Top Five Mistakes Made by America’s Next Top Model Contestants

With nine seasons of America’s Next Top Model (ANTM) tucked firmly under her Prada belt, Tyra Banks has led hordes of hopeful women a little bit closer to their dreams of becoming high fashion models. Each season, millions of viewers tune in to the CW network to get a glimpse of some of reality TV’s most beautiful and interesting young women. Along the way, the show’s judges and mentors have plenty of input in what they’re looking for from the young ladies. Somehow, the contestants seem to find themselves in the “confession room” in tears for one reason or another. The show possesses its requisite number of shocks, twists, and surprises—enough to keep viewers interested. But a few things do remain constant, no matter who the “stars” of the show happen to be; every season, the young contestants seems to be making some of the same mistakes…

Thin Skin/ Thick Skin

Of course ANTM is counting on the contestants’ vibrant personalities to secure solid ratings. That being said, some of the young ladies seem to fall in to the very obvious trap of letting the other models get under their skin. In Cycle 5 Coryn found the outspoken Lisa to be her personal nemesis. But in various episodes over the seasons, other models have discovered that one or more of their house mates could be easily intimidated by flagrant behavior. But the bottom line is that whether the ladies become BFFs or enemies, there can ultimately be only one winner. If the women who found their feathers ruffled would simply learn how to deflect the negative criticism of other contestants, they would stand a much better chance of learning how to work their own individual appeal instead of constantly comparing themselves to the others.

Missing the Obvious

One of the most common mistakes ANTM contestants make on the show is in not listening to the judges. During panel judging, the mentors offer very specific advice for each contestant. However, it is up to each model to take the advice to heart, making it work for her. A few models seem to understand this, and are subsequently praised during panel. But many of them often miss the obvious. Additionally, notice that before each panel’s judging, Tyra Banks reiterates the exact collection of prizes that the girls are competing for. In addition to reminding the contestants of their potential bounty, Tyra is also hoping that an explanation of the prizes will help them to see what the judges are ultimately looking for. But very few of them ever really pay close attention; for the types of prizes offered make all the difference. A six-page spread in Seventeen magazine, and a series of CoverGirl ads represent a fairly specific look and attitude. This is why when the models’ photo shoots border on the risque, the judges often refer to the poses as very “Men’s Magazine.” They are looking for women who can embrace their sex appeal, but in a refreshing and “innocent way.” Additionally, the judges are looking to see how easily the models transform into clean, young, couture-inspired “billboards.”

If It Walks Like A Duck

By the time the models have made it into the final 10 or so, there is the expectation that they look like “models” during panel judging from that point forward.

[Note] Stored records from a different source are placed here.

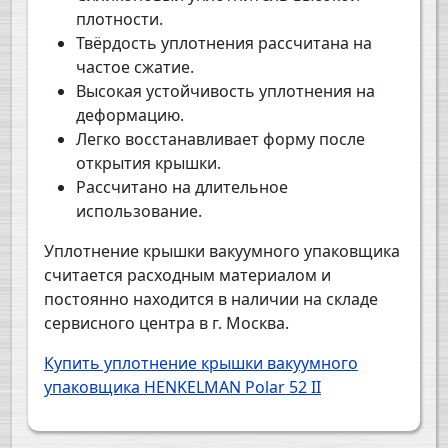
плотности.
Твёрдость уплотнения рассчитана на
частое сжатие.
Высокая устойчивость уплотнения на
деформацию.
Легко восстанавливает форму после
открытия крышки.
Рассчитано на длительное
использование.
Уплотнение крышки вакуумного упаковщика
считается расходным материалом и
постоянно находится в наличии на складе
сервисного центра в г. Москва.
Купить уплотнение крышки вакуумного
упаковщика HENKELMAN Polar 52 II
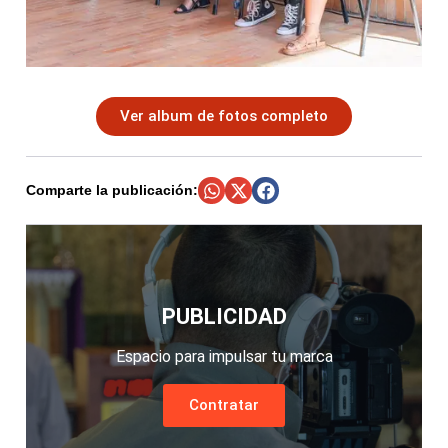
Ver album de fotos completo
Comparte la publicación:
PUBLICIDAD
Espacio para impulsar tu marca
Contratar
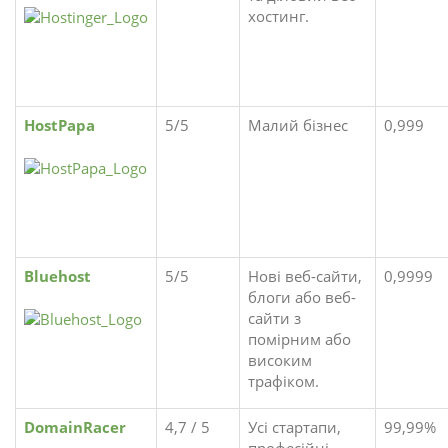
хостинг.
HostPapa
5/5
Малий бізнес
0,999
Bluehost
5/5
Нові веб-сайти,
0,9999
блоги або веб-
сайти з
помірним або
високим
трафіком.
DomainRacer
4,7 / 5
Усі стартапи,
99,99%
професійні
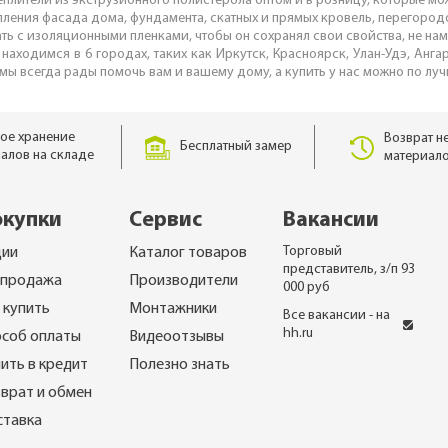
плители из экструзионного полистерола оптом и в розницу, которые мо
епления фасада дома, фундамента, скатных и прямых кровель, перегород
ать с изоляционными пленками, чтобы он сохранял свои свойства, не н
 находимся в 6 городах, таких как Иркутск, Красноярск, Улан-Удэ, Анга
 мы всегда рады помочь вам и вашему дому, а купить у нас можно по лу
ое хранение
Возврат н
Бесплатный замер
алов на складе
материало
окупки
Сервис
Вакансии
Торговый
ции
Каталог товаров
представитель, з/п 93
спродажа
Производители
000 руб
 купить
Монтажники
Все вакансии - на
hh.ru
соб оплаты
Видеоотзывы
ить в кредит
Полезно знать
врат и обмен
ставка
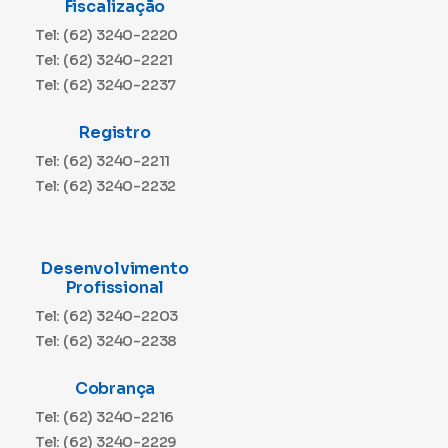
Fiscalização
Tel: (62) 3240-2220
Tel: (62) 3240-2221
Tel: (62) 3240-2237
Registro
Tel: (62) 3240-2211
Tel: (62) 3240-2232
Desenvolvimento
Profissional
Tel: (62) 3240-2203
Tel: (62) 3240-2238
Cobrança
Tel: (62) 3240-2216
Tel: (62) 3240-2229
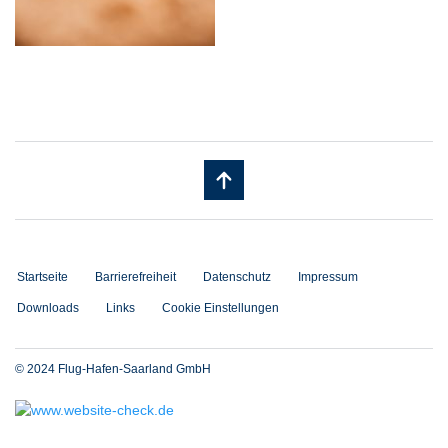
Startseite
Barrierefreiheit
Datenschutz
Impressum
Downloads
Links
Cookie Einstellungen
© 2024 Flug-Hafen-Saarland GmbH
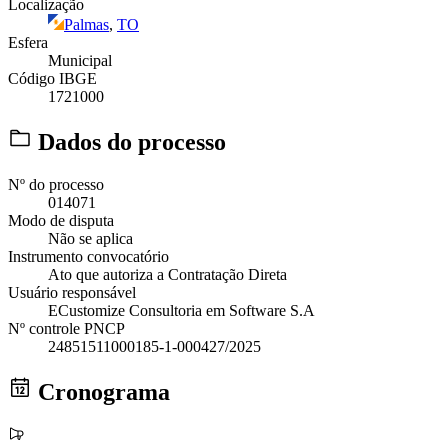
Localização
Palmas
,
TO
Esfera
Municipal
Código IBGE
1721000
Dados do processo
Nº do processo
014071
Modo de disputa
Não se aplica
Instrumento convocatório
Ato que autoriza a Contratação Direta
Usuário responsável
ECustomize Consultoria em Software S.A
Nº controle PNCP
24851511000185-1-000427/2025
Cronograma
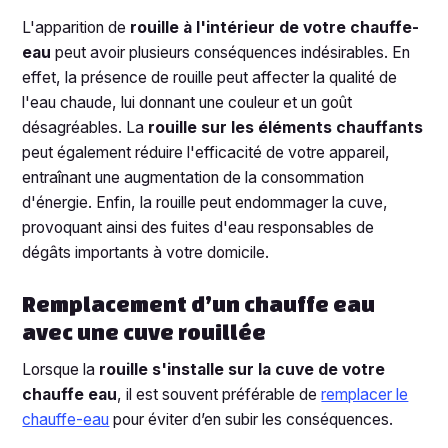
L'apparition de
rouille à l'intérieur de votre chauffe-
eau
peut avoir plusieurs conséquences indésirables. En
effet, la présence de rouille peut affecter la qualité de
l'eau chaude, lui donnant une couleur et un goût
désagréables. La
rouille sur les éléments chauffants
peut également réduire l'efficacité de votre appareil,
entraînant une augmentation de la consommation
d'énergie. Enfin, la rouille peut endommager la cuve,
provoquant ainsi des fuites d'eau responsables de
dégâts importants à votre domicile.
Remplacement d’un chauffe eau
avec une cuve rouillée
Lorsque la
rouille s'installe sur la cuve de votre
chauffe eau
, il est souvent préférable de
remplacer le
chauffe-eau
pour éviter d’en subir les conséquences.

Wearing too much make-up or jewelry, and having complicated hair styles never wins any points with the critical judges. On more than one occasion did earlier cycles find judge Janice Dickinson berating the girls for looking “too pedestrian” (that is—indistinct from the average woman strolling down the street.) Not looking “like models” during panel judging clearly is one thing that will send a girl packing. Each week, the judges are looking for improvement—some evidence that the women are beginning to embrace the routine requirements of being a model. If they continue to show up unable to create an impression on judges they’ll be history by the next commercial break.

Less Is More

Sometimes it is difficult for the ANTM models to understand the fine line between too much, and too little. The various sets, and revolving door of photographers and stylists can make it difficult to determine exactly how much Va-Va-Voom to incorporate into their personas. That being said, many of the ladies end up going overboard in their posing and commercials, the finished product seeming “forced.” For example, Cycle 10’s quick release of Allison Kuehn was mainly due to her over-thinking her poses, and failing to relax into the environment; her self-appointed arrogance was also a selling point for her departure. Cycle 7 twins Amanda and Michelle, on the contrary, won a litany of praise from judges based on their acceptance of their “awkwardness” as the foundation for their appeal. As a result, at times the judges were at odds as to which one was their favorite.

The Blank Canvas

Truly, one of the biggest mistakes made on America’s Next Top Model, is the failure to become a blank canvas no matter the challenge. This is most evidenced in the models’ reluctance to let go of their personal style during the make-over portion of the show. (Subsequently, this is why the make-over portion is one of the most popular segments in the program.) During each photo shoot, the photographers and stylists present specific themes for the young ladies to follow. What the women fail to realize is that the judges are not looking for “who’s the prettiest”, per se; they are looking to see who embraces the environment the most, while using her own personality to sell the photo. Becoming a blank canvas is especially difficult when there are so many versions of beauty to adhere to. Ultimately however, the ANTM contestant who best represents a fresh face with couture tendencies will end up hanging around until the end.